Work item: Copy every entry exactly as it reads and exclude whatever pictures appear.

——————————

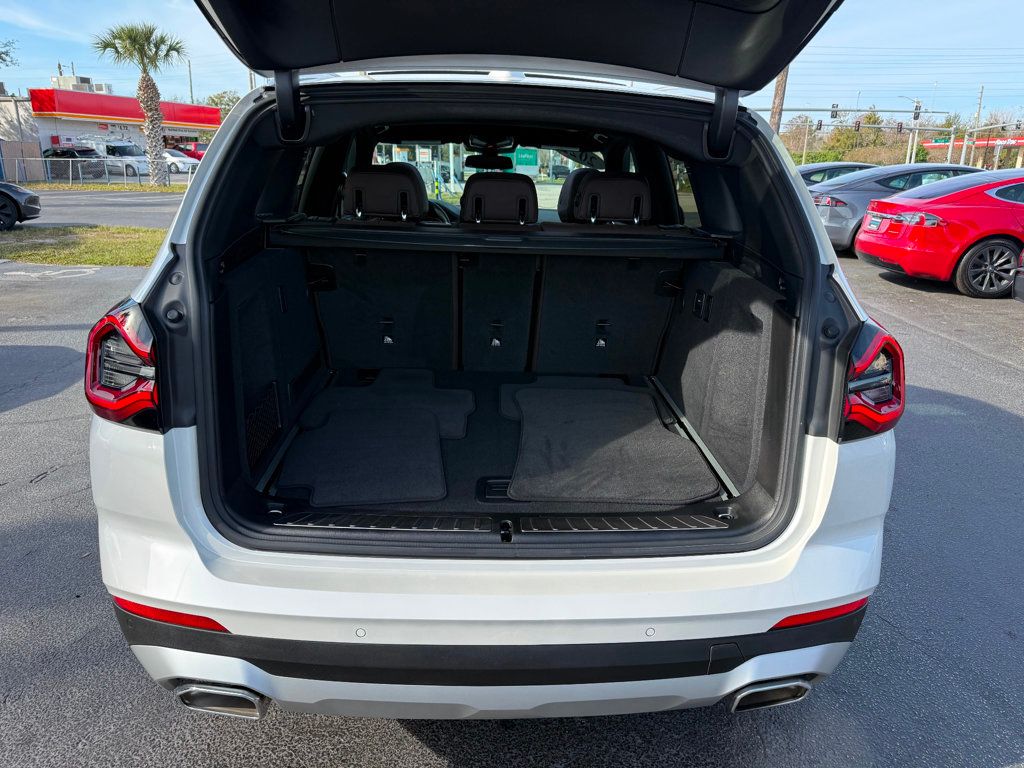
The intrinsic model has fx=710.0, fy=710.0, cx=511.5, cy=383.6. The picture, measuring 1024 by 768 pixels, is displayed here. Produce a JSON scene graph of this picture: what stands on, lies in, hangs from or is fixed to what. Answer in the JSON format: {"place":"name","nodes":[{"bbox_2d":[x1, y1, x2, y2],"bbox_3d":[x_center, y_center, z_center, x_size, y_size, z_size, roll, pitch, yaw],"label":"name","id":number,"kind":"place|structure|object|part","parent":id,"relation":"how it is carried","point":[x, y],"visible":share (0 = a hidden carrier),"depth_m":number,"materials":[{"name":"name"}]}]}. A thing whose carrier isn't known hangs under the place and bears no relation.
{"place":"outdoors","nodes":[
{"label":"outdoors","id":0,"kind":"place"},
{"bbox_2d":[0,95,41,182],"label":"building","id":1,"kind":"structure","parent":0,"point":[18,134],"depth_m":33.33,"materials":[{"name":"grey"}]},
{"bbox_2d":[17,189,186,228],"label":"road","id":2,"kind":"structure","parent":0,"point":[100,214],"materials":[{"name":"grey asphalt"}]},
{"bbox_2d":[11,86,219,176],"label":"store building","id":3,"kind":"structure","parent":0,"point":[75,123],"materials":[{"name":"red"}]},
{"bbox_2d":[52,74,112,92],"label":"rooftop unit","id":4,"kind":"object","parent":3,"relation":"on","point":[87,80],"visible":0.51,"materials":[{"name":"grey metal"}]},
{"bbox_2d":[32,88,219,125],"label":"canopy","id":5,"kind":"object","parent":3,"relation":"attached to","point":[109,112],"visible":0.79,"depth_m":37.79,"materials":[{"name":"red metal"}]},
{"bbox_2d":[0,224,1023,767],"label":"asphalt lot","id":6,"kind":"structure","parent":0,"point":[393,736],"materials":[{"name":"grey asphalt"}]},
{"bbox_2d":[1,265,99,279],"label":"pavement marking","id":7,"kind":"object","parent":6,"relation":"on","point":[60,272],"visible":0.97,"depth_m":8.83,"materials":[{"name":"white paint"}]},
{"bbox_2d":[0,224,167,265],"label":"grass strip","id":8,"kind":"object","parent":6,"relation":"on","point":[100,257],"visible":0.58,"depth_m":11.09,"materials":[{"name":"green plant"}]},
{"bbox_2d":[79,0,903,724],"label":"white suv","id":9,"kind":"object","parent":6,"relation":"on","point":[206,179],"visible":0.85,"depth_m":1.80,"materials":[{"name":"metal"}]},
{"bbox_2d":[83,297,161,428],"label":"tail light","id":10,"kind":"object","parent":9,"relation":"attached to","point":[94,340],"visible":0.66,"depth_m":1.63,"materials":[{"name":"red plastic"}]},
{"bbox_2d":[276,403,454,503],"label":"floor mat","id":11,"kind":"object","parent":9,"relation":"in","point":[418,420],"visible":0.97,"depth_m":2.78,"materials":[{"name":"black carpet"}]},
{"bbox_2d":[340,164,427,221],"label":"headrest","id":12,"kind":"object","parent":9,"relation":"in","point":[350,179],"visible":0.9,"depth_m":3.48,"materials":[{"name":"black leather"}]},
{"bbox_2d":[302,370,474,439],"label":"floor mat","id":13,"kind":"object","parent":9,"relation":"in","point":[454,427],"visible":0.77,"depth_m":3.39,"materials":[{"name":"black carpet"}]},
{"bbox_2d":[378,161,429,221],"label":"front seat","id":14,"kind":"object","parent":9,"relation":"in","point":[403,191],"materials":[{"name":"black leather"}]},
{"bbox_2d":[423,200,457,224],"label":"steering wheel","id":15,"kind":"object","parent":9,"relation":"in","point":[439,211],"visible":0.3,"depth_m":4.33,"materials":[{"name":"black"}]},
{"bbox_2d":[464,153,513,169],"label":"rearview mirror","id":16,"kind":"object","parent":9,"relation":"attached to","point":[509,166],"visible":0.92,"depth_m":5.06,"materials":[{"name":"black mirror"}]},
{"label":"bumper","id":17,"kind":"part","parent":9,"relation":"part of","materials":[{"name":"white plastic"}]},
{"bbox_2d":[268,219,723,257],"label":"cargo cover","id":18,"kind":"object","parent":9,"relation":"attached to","point":[329,244],"visible":0.93,"depth_m":2.92,"materials":[{"name":"black fabric"}]},
{"label":"windshield","id":19,"kind":"part","parent":9,"relation":"part of","materials":[{"name":"clear glass"}]},
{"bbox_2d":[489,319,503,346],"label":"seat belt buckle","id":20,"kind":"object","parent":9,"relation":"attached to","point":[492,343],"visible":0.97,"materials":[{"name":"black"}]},
{"bbox_2d":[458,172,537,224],"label":"headrest","id":21,"kind":"object","parent":9,"relation":"in","point":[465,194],"visible":0.87,"depth_m":3.51,"materials":[{"name":"black leather"}]},
{"bbox_2d":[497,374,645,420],"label":"floor mat","id":22,"kind":"object","parent":9,"relation":"in","point":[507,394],"visible":0.43,"depth_m":3.49,"materials":[{"name":"black carpet"}]},
{"bbox_2d":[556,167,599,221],"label":"front seat","id":23,"kind":"object","parent":9,"relation":"in","point":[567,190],"visible":0.31,"depth_m":4.48,"materials":[{"name":"black leather"}]},
{"bbox_2d":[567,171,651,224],"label":"headrest","id":24,"kind":"object","parent":9,"relation":"in","point":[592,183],"visible":0.93,"depth_m":3.51,"materials":[{"name":"black leather"}]},
{"bbox_2d":[503,384,719,502],"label":"floor mat","id":25,"kind":"object","parent":9,"relation":"in","point":[656,431],"visible":0.97,"depth_m":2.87,"materials":[{"name":"black carpet"}]},
{"bbox_2d":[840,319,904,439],"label":"tail light","id":26,"kind":"object","parent":9,"relation":"attached to","point":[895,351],"visible":0.68,"depth_m":1.77,"materials":[{"name":"red plastic"}]},
{"bbox_2d":[797,161,877,187],"bbox_3d":[7.063,-3.891,14.802,4.597,1.403,1.860,1,18,-2],"label":"gray car","id":27,"kind":"object","parent":6,"relation":"on","point":[849,164],"visible":0.16,"depth_m":14.28,"materials":[{"name":"metal"}]},
{"bbox_2d":[808,163,984,253],"bbox_3d":[6.894,-2.879,11.795,4.761,1.436,1.964,1,18,-2],"label":"gray sedan","id":28,"kind":"object","parent":6,"relation":"on","point":[914,171],"visible":0.37,"depth_m":11.11,"materials":[{"name":"metal"}]},
{"bbox_2d":[854,170,1023,296],"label":"red car","id":29,"kind":"object","parent":6,"relation":"on","point":[931,229],"visible":0.98,"depth_m":8.39,"materials":[{"name":"red metal"}]},
{"bbox_2d":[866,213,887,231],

——————————

Reply to the task:
The intrinsic model has fx=710.0, fy=710.0, cx=511.5, cy=383.6. The picture, measuring 1024 by 768 pixels, is displayed here. Produce a JSON scene graph of this picture: what stands on, lies in, hangs from or is fixed to what. Answer in the JSON format: {"place":"name","nodes":[{"bbox_2d":[x1, y1, x2, y2],"bbox_3d":[x_center, y_center, z_center, x_size, y_size, z_size, roll, pitch, yaw],"label":"name","id":number,"kind":"place|structure|object|part","parent":id,"relation":"how it is carried","point":[x, y],"visible":share (0 = a hidden carrier),"depth_m":number,"materials":[{"name":"name"}]}]}. A thing whose carrier isn't known hangs under the place and bears no relation.
{"place":"outdoors","nodes":[
{"label":"outdoors","id":0,"kind":"place"},
{"bbox_2d":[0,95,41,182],"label":"building","id":1,"kind":"structure","parent":0,"point":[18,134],"depth_m":33.33,"materials":[{"name":"grey"}]},
{"bbox_2d":[17,189,186,228],"label":"road","id":2,"kind":"structure","parent":0,"point":[100,214],"materials":[{"name":"grey asphalt"}]},
{"bbox_2d":[11,86,219,176],"label":"store building","id":3,"kind":"structure","parent":0,"point":[75,123],"materials":[{"name":"red"}]},
{"bbox_2d":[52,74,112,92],"label":"rooftop unit","id":4,"kind":"object","parent":3,"relation":"on","point":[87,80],"visible":0.51,"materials":[{"name":"grey metal"}]},
{"bbox_2d":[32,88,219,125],"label":"canopy","id":5,"kind":"object","parent":3,"relation":"attached to","point":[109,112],"visible":0.79,"depth_m":37.79,"materials":[{"name":"red metal"}]},
{"bbox_2d":[0,224,1023,767],"label":"asphalt lot","id":6,"kind":"structure","parent":0,"point":[393,736],"materials":[{"name":"grey asphalt"}]},
{"bbox_2d":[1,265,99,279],"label":"pavement marking","id":7,"kind":"object","parent":6,"relation":"on","point":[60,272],"visible":0.97,"depth_m":8.83,"materials":[{"name":"white paint"}]},
{"bbox_2d":[0,224,167,265],"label":"grass strip","id":8,"kind":"object","parent":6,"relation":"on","point":[100,257],"visible":0.58,"depth_m":11.09,"materials":[{"name":"green plant"}]},
{"bbox_2d":[79,0,903,724],"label":"white suv","id":9,"kind":"object","parent":6,"relation":"on","point":[206,179],"visible":0.85,"depth_m":1.80,"materials":[{"name":"metal"}]},
{"bbox_2d":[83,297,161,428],"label":"tail light","id":10,"kind":"object","parent":9,"relation":"attached to","point":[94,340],"visible":0.66,"depth_m":1.63,"materials":[{"name":"red plastic"}]},
{"bbox_2d":[276,403,454,503],"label":"floor mat","id":11,"kind":"object","parent":9,"relation":"in","point":[418,420],"visible":0.97,"depth_m":2.78,"materials":[{"name":"black carpet"}]},
{"bbox_2d":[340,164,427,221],"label":"headrest","id":12,"kind":"object","parent":9,"relation":"in","point":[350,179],"visible":0.9,"depth_m":3.48,"materials":[{"name":"black leather"}]},
{"bbox_2d":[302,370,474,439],"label":"floor mat","id":13,"kind":"object","parent":9,"relation":"in","point":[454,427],"visible":0.77,"depth_m":3.39,"materials":[{"name":"black carpet"}]},
{"bbox_2d":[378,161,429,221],"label":"front seat","id":14,"kind":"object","parent":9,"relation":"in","point":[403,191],"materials":[{"name":"black leather"}]},
{"bbox_2d":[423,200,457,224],"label":"steering wheel","id":15,"kind":"object","parent":9,"relation":"in","point":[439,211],"visible":0.3,"depth_m":4.33,"materials":[{"name":"black"}]},
{"bbox_2d":[464,153,513,169],"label":"rearview mirror","id":16,"kind":"object","parent":9,"relation":"attached to","point":[509,166],"visible":0.92,"depth_m":5.06,"materials":[{"name":"black mirror"}]},
{"label":"bumper","id":17,"kind":"part","parent":9,"relation":"part of","materials":[{"name":"white plastic"}]},
{"bbox_2d":[268,219,723,257],"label":"cargo cover","id":18,"kind":"object","parent":9,"relation":"attached to","point":[329,244],"visible":0.93,"depth_m":2.92,"materials":[{"name":"black fabric"}]},
{"label":"windshield","id":19,"kind":"part","parent":9,"relation":"part of","materials":[{"name":"clear glass"}]},
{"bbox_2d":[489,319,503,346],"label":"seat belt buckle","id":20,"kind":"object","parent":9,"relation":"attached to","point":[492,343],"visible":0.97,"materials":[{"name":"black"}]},
{"bbox_2d":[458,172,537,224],"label":"headrest","id":21,"kind":"object","parent":9,"relation":"in","point":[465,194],"visible":0.87,"depth_m":3.51,"materials":[{"name":"black leather"}]},
{"bbox_2d":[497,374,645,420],"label":"floor mat","id":22,"kind":"object","parent":9,"relation":"in","point":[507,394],"visible":0.43,"depth_m":3.49,"materials":[{"name":"black carpet"}]},
{"bbox_2d":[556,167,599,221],"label":"front seat","id":23,"kind":"object","parent":9,"relation":"in","point":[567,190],"visible":0.31,"depth_m":4.48,"materials":[{"name":"black leather"}]},
{"bbox_2d":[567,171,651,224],"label":"headrest","id":24,"kind":"object","parent":9,"relation":"in","point":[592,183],"visible":0.93,"depth_m":3.51,"materials":[{"name":"black leather"}]},
{"bbox_2d":[503,384,719,502],"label":"floor mat","id":25,"kind":"object","parent":9,"relation":"in","point":[656,431],"visible":0.97,"depth_m":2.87,"materials":[{"name":"black carpet"}]},
{"bbox_2d":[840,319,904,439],"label":"tail light","id":26,"kind":"object","parent":9,"relation":"attached to","point":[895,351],"visible":0.68,"depth_m":1.77,"materials":[{"name":"red plastic"}]},
{"bbox_2d":[797,161,877,187],"bbox_3d":[7.063,-3.891,14.802,4.597,1.403,1.860,1,18,-2],"label":"gray car","id":27,"kind":"object","parent":6,"relation":"on","point":[849,164],"visible":0.16,"depth_m":14.28,"materials":[{"name":"metal"}]},
{"bbox_2d":[808,163,984,253],"bbox_3d":[6.894,-2.879,11.795,4.761,1.436,1.964,1,18,-2],"label":"gray sedan","id":28,"kind":"object","parent":6,"relation":"on","point":[914,171],"visible":0.37,"depth_m":11.11,"materials":[{"name":"metal"}]},
{"bbox_2d":[854,170,1023,296],"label":"red car","id":29,"kind":"object","parent":6,"relation":"on","point":[931,229],"visible":0.98,"depth_m":8.39,"materials":[{"name":"red metal"}]},
{"bbox_2d":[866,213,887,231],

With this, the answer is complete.